▸ SELECTED PASSAGE:
--------------------

The first column maps to the Label property. As you might recall in Chapter 1, Getting Started with Machine Learning and ML.NET, supervised learning such as that being performed in this sample requires labeling. In this project, our label is a Boolean. False (0) in the dataset indicates positive feedback, while True (1) indicates negative feedback.

The second column maps to the Text property to propagate the sentiment (which is, the sentence to feed into the model).

The RestaurantPrediction class

The RestaurantPrediction class contains the output properties that will come out of our model runs. Depending on the algorithm used, the output class, as you will find in future chapters, will contain many more properties:

using Microsoft.ML.Data;

namespace chapter02.ML.Objects
{
public class RestaurantPrediction
{
[ColumnName("PredictedLabel")]
public bool Prediction { get; set; }

public float Probability { get; set; }

public float Score { get; set; }
}
}

Akin to the RestaurantFeedback Label property, the Prediction property contains the overall result of positive or negative feedback. The Probability property contains the confidence of our model of that decision. The Score property is used for the evaluation of our model.

--------------------

▸ REQUIREMENT 1:
Retype the passage on the RestaurantPrediction class in full, without any changes.
The text and the records are unrelated material.

▸ PROVIDED ENTRIES:

--------------------

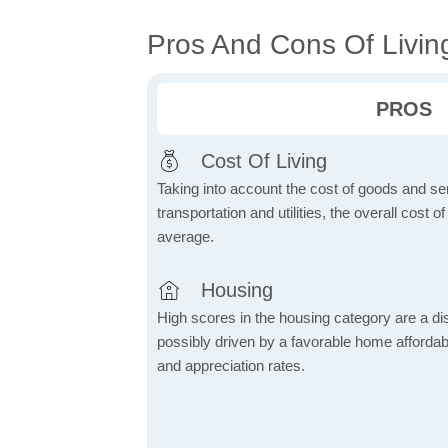
Pros And Cons Of Living
PROS
Cost Of Living
Taking into account the cost of goods and ser
transportation and utilities, the overall cost of
average.
Housing
High scores in the housing category are a dist
possibly driven by a favorable home affordabi
and appreciation rates.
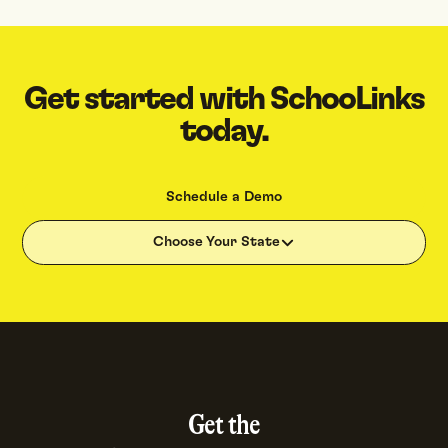
Get started with SchooLinks
today.
Schedule a Demo
Choose Your State
Get the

--------------------

▸ REQUIREMENT 2:
Echo every line of the records word for word, omitting the pictures.

▸ FINAL ANSWER 1:
The first column maps to the Label property. As you might recall in Chapter 1, Getting Started with Machine Learning and ML.NET, supervised learning such as that being performed in this sample requires labeling. In this project, our label is a Boolean. False (0) in the dataset indicates positive feedback, while True (1) indicates negative feedback.

The second column maps to the Text property to propagate the sentiment (which is, the sentence to feed into the model).

The RestaurantPrediction class

The RestaurantPrediction class contains the output properties that will come out of our model runs. Depending on the algorithm used, the output class, as you will find in future chapters, will contain many more properties:

using Microsoft.ML.Data;

namespace chapter02.ML.Objects
{
public class RestaurantPrediction
{
[ColumnName("PredictedLabel")]
public bool Prediction { get; set; }

public float Probability { get; set; }

public float Score { get; set; }
}
}

Akin to the RestaurantFeedback Label property, the Prediction property contains the overall result of positive or negative feedback. The Probability property contains the confidence of our model of that decision. The Score property is used for the evaluation of our model.

▸ FINAL ANSWER 2:
Pros And Cons Of Living
PROS
Cost Of Living
Taking into account the cost of goods and ser
transportation and utilities, the overall cost of
average.
Housing
High scores in the housing category are a dist
possibly driven by a favorable home affordabi
and appreciation rates.
Get started with SchooLinks
today.
Schedule a Demo
Choose Your State
Get the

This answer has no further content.